Although not everyone would agree with this assessment, it is just one of numerous changes needed for a system that is clearly failing. Both more prisons and more judges would help, but no one knows when that will happen.
In the meantime, the Beirut Bar Association has set up a commission dedicated to tracking down people who are lost in the prison system and unable to speak up for themselves – including the handicapped and the elderly – with the aim of following up on their cases.

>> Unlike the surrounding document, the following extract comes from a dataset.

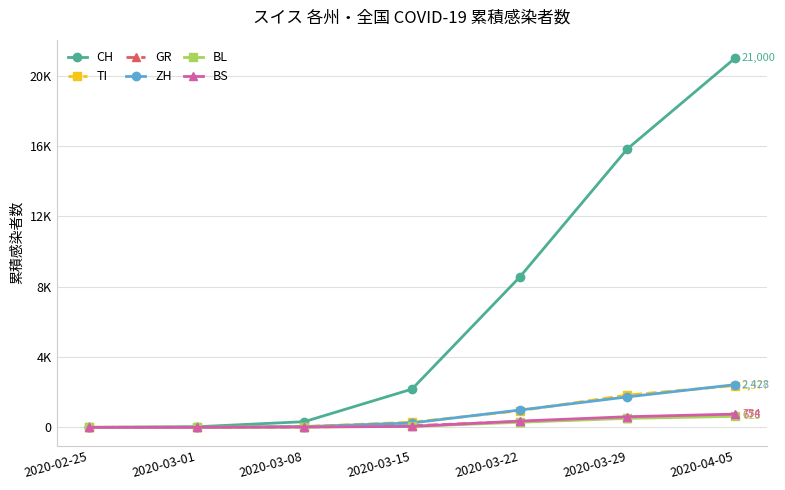

Is the value of ZH at 2020-03-29 greater than the value of TI at 2020-03-22?

Yes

“If we take [such] people out of the prisons then we are helping our government and the ministries,” Yacoub said.
For many, however, prison reform is an irrelevance. With so many problems facing Lebanon – from the refugee crisis to terror plots – making a nicer place for rapists and murderers to live is hardly a top priority.
But those who have been monitoring the situation think differently, and in light of Tuesday’s news that the security forces got wind of a plot to break out dozens of Islamist inmates from Roumieh, their words may now carry new force.
“Make a study,” said Khiam’s Safa, “of how many of the [former] prisoners in Syria, Lebanon, Iraq, Jordan, are now leaders of terrorist parties. Why is this? Because the prisons in our countries are not places for rehabilitation and education; they are universities to become a merchant for terror and drugs.”